Extracted page text data:
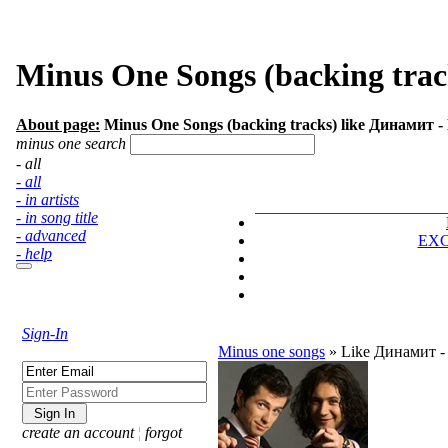
Minus One Songs (backing trac
About page:
Minus One Songs (backing tracks) like Динамит - Не
minus one search
- all
- all
- in artists
- in song title
- advanced
EX
- help
Sign-In
Minus one songs
»
Like Динамит -
create an account
¦
forgot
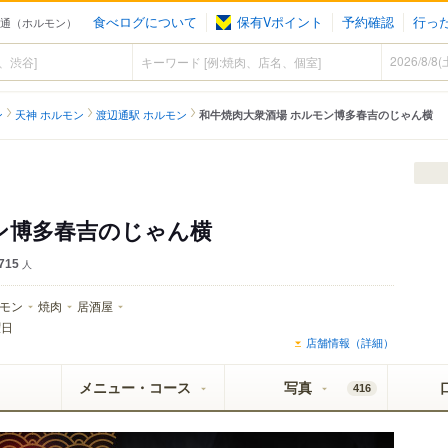
食べログについて
保有Vポイント
予約確認
行っ
辺通（ホルモン）
ン
天神 ホルモン
渡辺通駅 ホルモン
和牛焼肉大衆酒場 ホルモン博多春吉のじゃん横
ン博多春吉のじゃん横
715
人
モン
焼肉
居酒屋
曜日
店舗情報（詳細）
メニュー・コース
写真
416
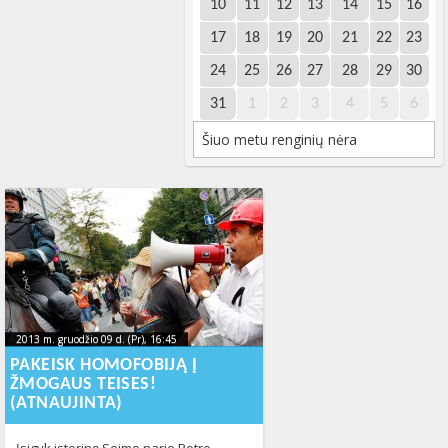
10
11
12
13
14
15
16
17
18
19
20
21
22
23
24
25
26
27
28
29
30
31
1
2
3
4
5
6
Šiuo metu renginių nėra
2013 m. gruodžio 09 d. (Pr), 16:45
2013-12-
2013 m. gruodžio 09 d. (Pr), 16:45
2013-12-10T14:47:09+00:00
10T14:47:09+00:00
PAKEISK HOMOFOBIJĄ Į
ŽMOGAUS TEISES!
(ATNAUJINTA)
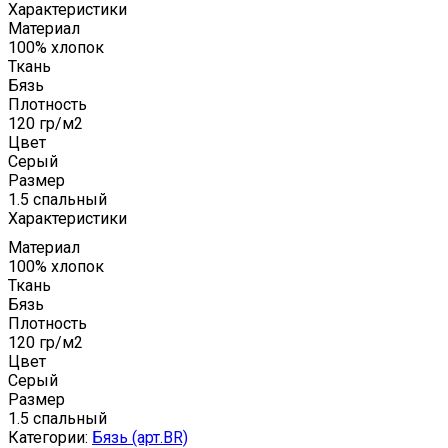
Характеристики
Материал
100% хлопок
Ткань
Бязь
Плотность
120 гр/м2
Цвет
Серый
Размер
1.5 спальный
Характеристики
Материал
100% хлопок
Ткань
Бязь
Плотность
120 гр/м2
Цвет
Серый
Размер
1.5 спальный
Категории:
Бязь (арт.BR)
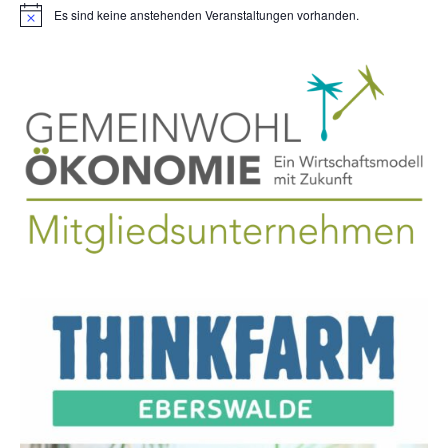
Es sind keine anstehenden Veranstaltungen vorhanden.
H
i
n
w
e
i
s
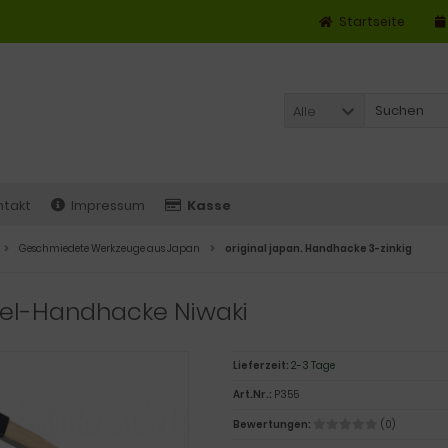
Startseite
Alle
ntakt
Impressum
Kasse
Geschmiedete Werkzeuge aus Japan
original japan. Handhacke 3-zinkig
el-Handhacke Niwaki
Lieferzeit:
2-3 Tage
Art.Nr.:
P355
Bewertungen:
(0)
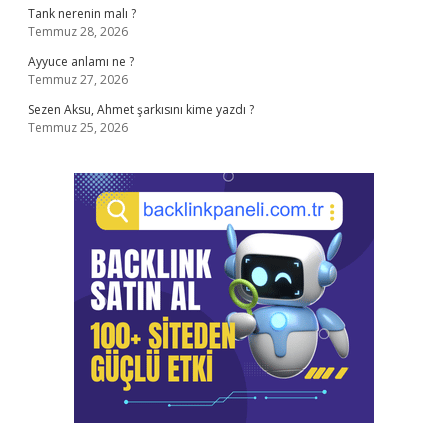
Tank nerenin malı ?
Temmuz 28, 2026
Ayyuce anlamı ne ?
Temmuz 27, 2026
Sezen Aksu, Ahmet şarkısını kime yazdı ?
Temmuz 25, 2026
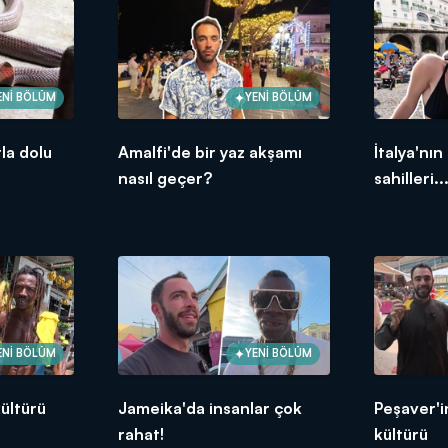
ENİ BÖLÜM
YENİ BÖLÜM
la dolu
Amalfi'de bir yaz akşamı
İtalya'nın
nasıl geçer?
sahilleri..
ENİ BÖLÜM
YENİ BÖLÜM
ültürü
Jameika'da insanlar çok
Peşaver'i
rahat!
kültürü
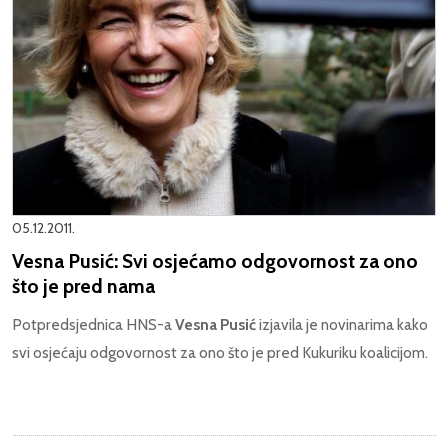
05.12.2011.
Vesna Pusić: Svi osjećamo odgovornost za ono
što je pred nama
Potpredsjednica HNS-a
Vesna Pusić
izjavila je novinarima kako
svi osjećaju odgovornost za ono što je pred Kukuriku koalicijom.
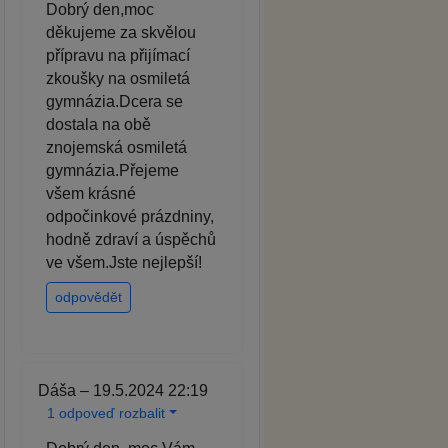
Dobrý den,moc
děkujeme za skvělou
přípravu na přijímací
zkoušky na osmiletá
gymnázia.Dcera se
dostala na obě
znojemská osmiletá
gymnázia.Přejeme
všem krásné
odpočinkové prázdniny,
hodně zdraví a úspěchů
ve všem.Jste nejlepší!
odpovědět
Dáša – 19.5.2024 22:19
1 odpoveď rozbalit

PROBLEM REQUIREMENTS: Pull every line with "Vesna" from the records.

ANSWER BOX:
Vesna Pusić: Svi osjećamo odgovornost za ono
Vesna Pusić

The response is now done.